§ **What to work on**
Return, with both end lines included, exactly what the data below holds from the line with "Mutatjuk, miért érdemes" through the line with "Stitcher Logo", though not the pictures.

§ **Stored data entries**
----------
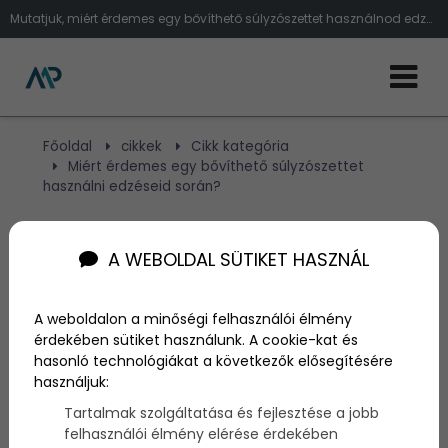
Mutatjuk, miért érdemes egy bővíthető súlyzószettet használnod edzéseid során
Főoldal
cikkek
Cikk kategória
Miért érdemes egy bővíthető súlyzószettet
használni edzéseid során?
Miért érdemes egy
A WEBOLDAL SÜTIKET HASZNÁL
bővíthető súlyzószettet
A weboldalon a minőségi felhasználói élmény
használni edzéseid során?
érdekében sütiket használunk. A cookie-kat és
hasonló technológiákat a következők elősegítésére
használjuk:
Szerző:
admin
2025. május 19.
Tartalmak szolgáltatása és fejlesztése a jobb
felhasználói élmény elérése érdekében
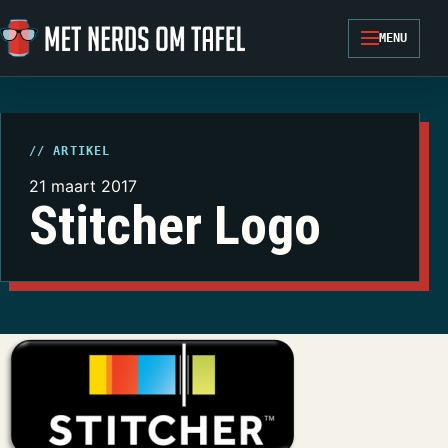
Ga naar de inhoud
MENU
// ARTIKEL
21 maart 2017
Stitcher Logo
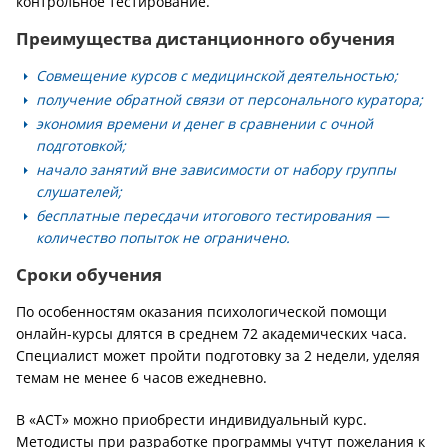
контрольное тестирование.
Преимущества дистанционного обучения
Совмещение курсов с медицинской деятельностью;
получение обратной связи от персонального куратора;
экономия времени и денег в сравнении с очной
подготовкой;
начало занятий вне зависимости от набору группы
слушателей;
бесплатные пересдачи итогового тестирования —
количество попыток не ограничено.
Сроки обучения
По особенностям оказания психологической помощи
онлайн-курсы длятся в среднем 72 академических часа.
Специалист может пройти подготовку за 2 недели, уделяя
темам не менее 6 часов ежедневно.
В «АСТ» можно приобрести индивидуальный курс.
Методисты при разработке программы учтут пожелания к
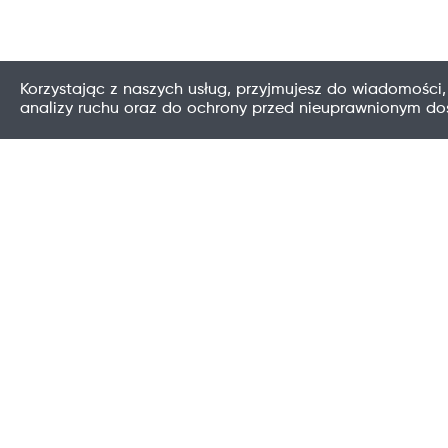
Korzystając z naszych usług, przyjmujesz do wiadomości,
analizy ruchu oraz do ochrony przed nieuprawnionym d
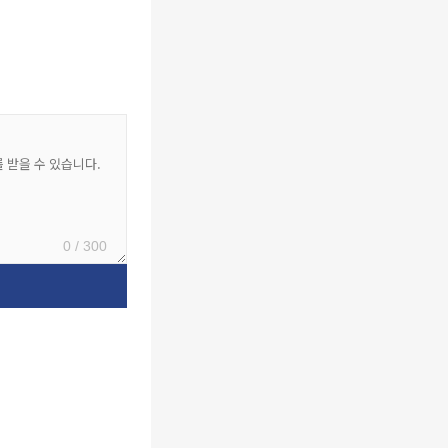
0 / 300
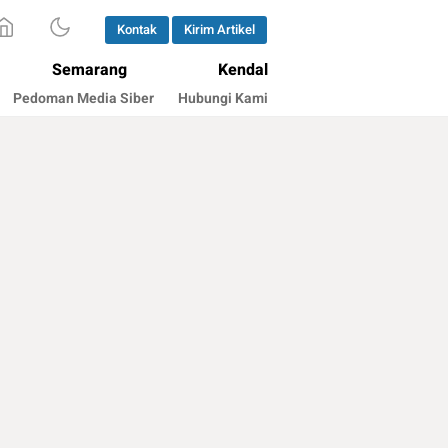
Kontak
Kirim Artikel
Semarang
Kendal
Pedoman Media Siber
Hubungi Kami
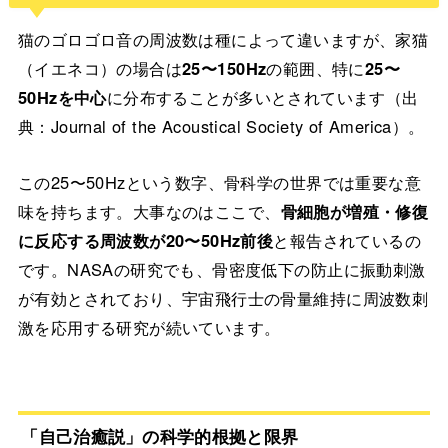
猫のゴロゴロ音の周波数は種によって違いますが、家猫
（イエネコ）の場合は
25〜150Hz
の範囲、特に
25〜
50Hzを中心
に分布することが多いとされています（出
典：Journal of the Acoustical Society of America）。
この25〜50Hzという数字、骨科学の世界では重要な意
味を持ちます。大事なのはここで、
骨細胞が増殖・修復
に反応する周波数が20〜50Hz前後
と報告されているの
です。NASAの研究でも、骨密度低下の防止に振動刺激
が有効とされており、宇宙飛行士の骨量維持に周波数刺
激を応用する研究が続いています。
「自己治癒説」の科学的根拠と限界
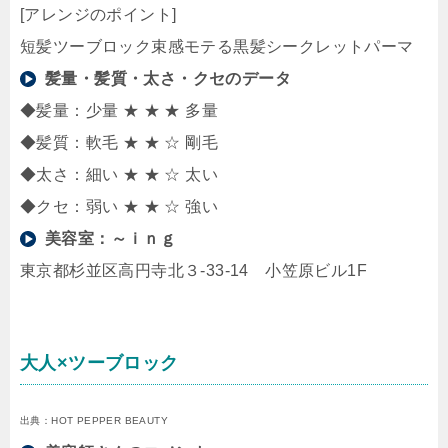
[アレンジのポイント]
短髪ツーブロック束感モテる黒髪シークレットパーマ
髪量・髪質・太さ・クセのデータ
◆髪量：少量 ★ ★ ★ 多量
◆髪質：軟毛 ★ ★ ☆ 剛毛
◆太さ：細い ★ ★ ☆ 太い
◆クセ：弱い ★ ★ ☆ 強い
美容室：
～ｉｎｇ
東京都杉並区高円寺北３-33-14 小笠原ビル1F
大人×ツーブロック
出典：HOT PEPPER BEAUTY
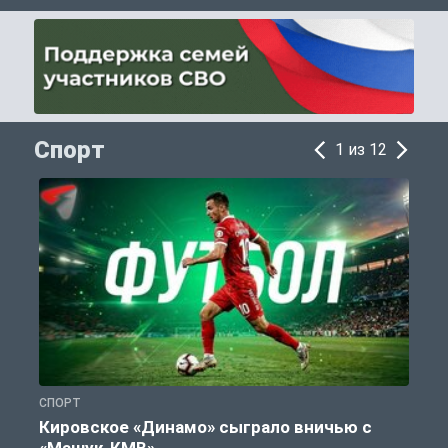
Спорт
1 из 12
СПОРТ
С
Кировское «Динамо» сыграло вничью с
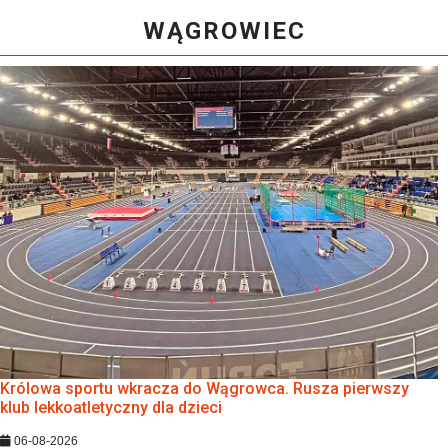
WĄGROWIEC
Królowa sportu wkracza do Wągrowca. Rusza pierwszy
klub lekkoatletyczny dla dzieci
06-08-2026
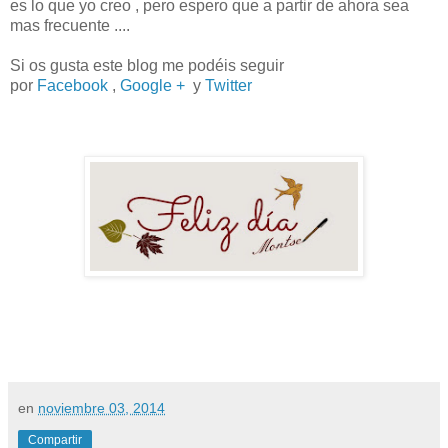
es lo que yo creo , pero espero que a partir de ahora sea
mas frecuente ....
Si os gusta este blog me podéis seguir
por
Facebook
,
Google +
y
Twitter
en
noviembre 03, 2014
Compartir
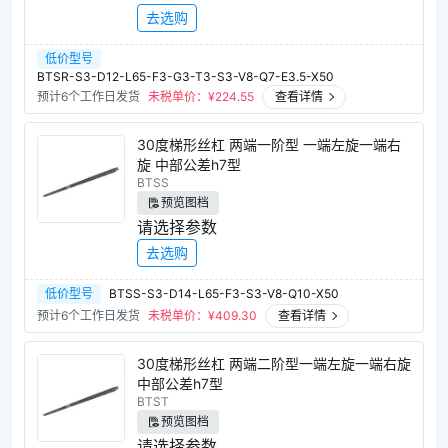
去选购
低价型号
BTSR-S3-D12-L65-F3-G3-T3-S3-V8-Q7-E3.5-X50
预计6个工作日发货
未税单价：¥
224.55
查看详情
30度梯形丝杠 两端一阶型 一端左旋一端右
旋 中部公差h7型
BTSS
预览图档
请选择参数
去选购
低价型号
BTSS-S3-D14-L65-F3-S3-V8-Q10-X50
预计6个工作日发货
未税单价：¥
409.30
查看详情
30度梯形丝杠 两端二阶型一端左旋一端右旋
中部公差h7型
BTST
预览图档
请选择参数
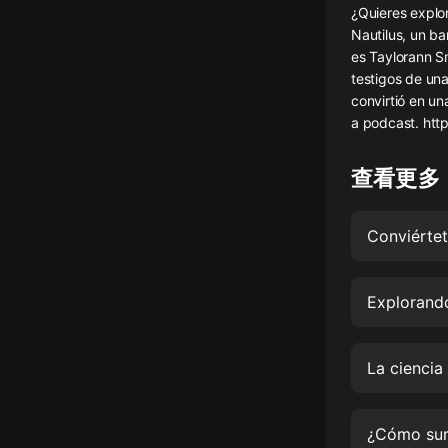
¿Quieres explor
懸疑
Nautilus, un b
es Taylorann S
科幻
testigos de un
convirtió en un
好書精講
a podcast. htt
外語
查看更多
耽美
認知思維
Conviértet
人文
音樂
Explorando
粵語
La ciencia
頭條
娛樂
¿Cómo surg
----------
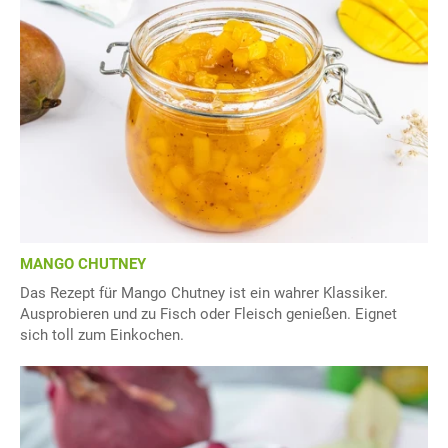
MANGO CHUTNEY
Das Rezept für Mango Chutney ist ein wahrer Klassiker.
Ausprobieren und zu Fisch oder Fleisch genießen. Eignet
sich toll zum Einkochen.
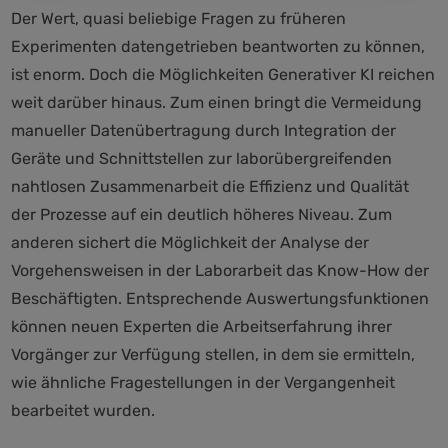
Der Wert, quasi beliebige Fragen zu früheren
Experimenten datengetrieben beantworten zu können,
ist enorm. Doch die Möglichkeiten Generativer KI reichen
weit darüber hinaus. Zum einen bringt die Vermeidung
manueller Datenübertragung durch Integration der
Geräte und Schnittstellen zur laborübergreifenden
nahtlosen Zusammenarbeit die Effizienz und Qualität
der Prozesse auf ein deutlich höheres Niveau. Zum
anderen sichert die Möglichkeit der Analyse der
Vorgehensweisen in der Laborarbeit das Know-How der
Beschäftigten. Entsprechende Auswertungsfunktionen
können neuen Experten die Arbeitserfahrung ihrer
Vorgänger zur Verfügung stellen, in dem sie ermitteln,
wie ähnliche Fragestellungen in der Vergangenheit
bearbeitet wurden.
----------
§ **Problem solution**
Mutatjuk, miért érdemes egy bővíthető súlyzószettet használnod edzéseid során
Főoldal
cikkek
Cikk kategória
Miért érdemes egy bővíthető súlyzószettet
használni edzéseid során?
Miért érdemes egy
A WEBOLDAL SÜTIKET HASZNÁL
bővíthető súlyzószettet
A weboldalon a minőségi felhasználói élmény
használni edzéseid során?
érdekében sütiket használunk. A cookie-kat és
hasonló technológiákat a következők elősegítésére
használjuk:
Szerző:
admin
2025. május 19.
Tartalmak szolgáltatása és fejlesztése a jobb
felhasználói élmény elérése érdekében
Ga naar de inhoud
MENU
// ARTIKEL
21 maart 2017
Stitcher Logo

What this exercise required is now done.